*Exercise objective*: Quote every one of the lines below character for character, and leave the pictures out of your answer.

Source texts of formatted documents
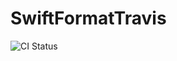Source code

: # SwiftFormatTravis
![CI Status](https://travis-ci.com/MaxDesiatov/SwiftFormatTravis.svg?branch=master)
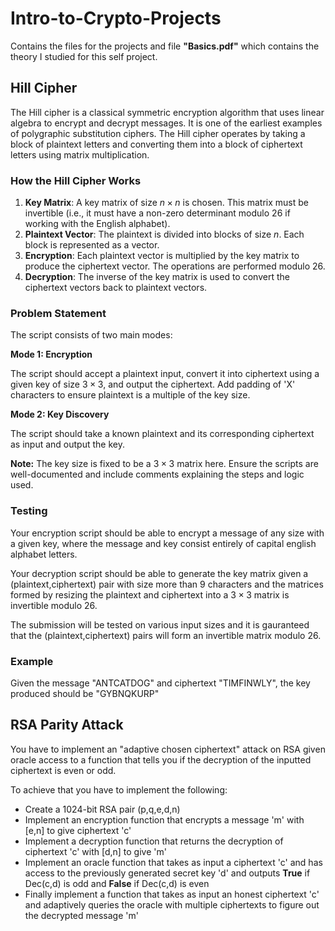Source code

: # Intro-to-Crypto-Projects
Contains the files for the projects and file **"Basics.pdf"** which contains the theory I studied for this self project.

## Hill Cipher

The Hill cipher is a classical symmetric encryption algorithm that uses linear algebra to encrypt and decrypt messages. It is one of the earliest examples of polygraphic substitution ciphers. The Hill cipher operates by taking a block of plaintext letters and converting them into a block of ciphertext letters using matrix multiplication.

### How the Hill Cipher Works

1. **Key Matrix**: A key matrix of size $n \times n$ is chosen. This matrix must be invertible (i.e., it must have a non-zero determinant modulo 26 if working with the English alphabet).
2. **Plaintext Vector**: The plaintext is divided into blocks of size $n$. Each block is represented as a vector.
3. **Encryption**: Each plaintext vector is multiplied by the key matrix to produce the ciphertext vector. The operations are performed modulo 26.
4. **Decryption**: The inverse of the key matrix is used to convert the ciphertext vectors back to plaintext vectors.

### Problem Statement

The script consists of two main modes:

**Mode 1: Encryption**
 
 The script should accept a plaintext input, convert it into ciphertext using a given key of size $3 \times 3$, and output the ciphertext. Add padding of 'X' characters to ensure plaintext is a multiple of the key size.

**Mode 2: Key Discovery**

The script should take a known plaintext and its corresponding ciphertext as input and output the key. 

**Note:**
The key size is fixed to be a $3 \times 3$ matrix here.
Ensure the scripts are well-documented and include comments explaining the steps and logic used.

### Testing

Your encryption script should be able to encrypt a message of any size with a given key, where the message and key consist entirely of capital english alphabet letters.

Your decryption script should be able to generate the key matrix given a (plaintext,ciphertext) pair with size more than 9 characters and the matrices formed by resizing the plaintext and ciphertext into a $3 \times 3$ matrix is invertible modulo 26.

The submission will be tested on various input sizes and it is gauranteed that the (plaintext,ciphertext) pairs will form an invertible matrix modulo 26.

### Example
Given the message "ANTCATDOG" and ciphertext "TIMFINWLY", the key produced should be "GYBNQKURP"






## RSA Parity Attack
You have to implement an "adaptive chosen ciphertext" attack on RSA given oracle access to a function that tells you if the decryption of the inputted ciphertext is even or odd.


To achieve that you have to implement the following:
* Create a 1024-bit RSA pair (p,q,e,d,n)
* Implement an encryption function that encrypts a message 'm' with [e,n] to give ciphertext 'c'
* Implement a decryption function that returns the decryption of ciphertext 'c' with [d,n] to give 'm'
* Implement an oracle function that takes as input a ciphertext 'c' and has access to the previously generated secret key 'd' and outputs **True** if Dec(c,d) is odd and **False** if Dec(c,d) is even
* Finally implement a function that takes as input an honest ciphertext 'c' and adaptively queries the oracle with multiple ciphertexts to figure out the decrypted message 'm'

*Exercise solution*:
Source code

: # SwiftFormatTravis
![CI Status](https://travis-ci.com/MaxDesiatov/SwiftFormatTravis.svg?branch=master)
Source code

: # Intro-to-Crypto-Projects
Contains the files for the projects and file **"Basics.pdf"** which contains the theory I studied for this self project.

## Hill Cipher

The Hill cipher is a classical symmetric encryption algorithm that uses linear algebra to encrypt and decrypt messages. It is one of the earliest examples of polygraphic substitution ciphers. The Hill cipher operates by taking a block of plaintext letters and converting them into a block of ciphertext letters using matrix multiplication.

### How the Hill Cipher Works

1. **Key Matrix**: A key matrix of size $n \times n$ is chosen. This matrix must be invertible (i.e., it must have a non-zero determinant modulo 26 if working with the English alphabet).
2. **Plaintext Vector**: The plaintext is divided into blocks of size $n$. Each block is represented as a vector.
3. **Encryption**: Each plaintext vector is multiplied by the key matrix to produce the ciphertext vector. The operations are performed modulo 26.
4. **Decryption**: The inverse of the key matrix is used to convert the ciphertext vectors back to plaintext vectors.

### Problem Statement

The script consists of two main modes:

**Mode 1: Encryption**
 
 The script should accept a plaintext input, convert it into ciphertext using a given key of size $3 \times 3$, and output the ciphertext. Add padding of 'X' characters to ensure plaintext is a multiple of the key size.

**Mode 2: Key Discovery**

The script should take a known plaintext and its corresponding ciphertext as input and output the key. 

**Note:**
The key size is fixed to be a $3 \times 3$ matrix here.
Ensure the scripts are well-documented and include comments explaining the steps and logic used.

### Testing

Your encryption script should be able to encrypt a message of any size with a given key, where the message and key consist entirely of capital english alphabet letters.

Your decryption script should be able to generate the key matrix given a (plaintext,ciphertext) pair with size more than 9 characters and the matrices formed by resizing the plaintext and ciphertext into a $3 \times 3$ matrix is invertible modulo 26.

The submission will be tested on various input sizes and it is gauranteed that the (plaintext,ciphertext) pairs will form an invertible matrix modulo 26.

### Example
Given the message "ANTCATDOG" and ciphertext "TIMFINWLY", the key produced should be "GYBNQKURP"






## RSA Parity Attack
You have to implement an "adaptive chosen ciphertext" attack on RSA given oracle access to a function that tells you if the decryption of the inputted ciphertext is even or odd.


To achieve that you have to implement the following:
* Create a 1024-bit RSA pair (p,q,e,d,n)
* Implement an encryption function that encrypts a message 'm' with [e,n] to give ciphertext 'c'
* Implement a decryption function that returns the decryption of ciphertext 'c' with [d,n] to give 'm'
* Implement an oracle function that takes as input a ciphertext 'c' and has access to the previously generated secret key 'd' and outputs **True** if Dec(c,d) is odd and **False** if Dec(c,d) is even
* Finally implement a function that takes as input an honest ciphertext 'c' and adaptively queries the oracle with multiple ciphertexts to figure out the decrypted message 'm'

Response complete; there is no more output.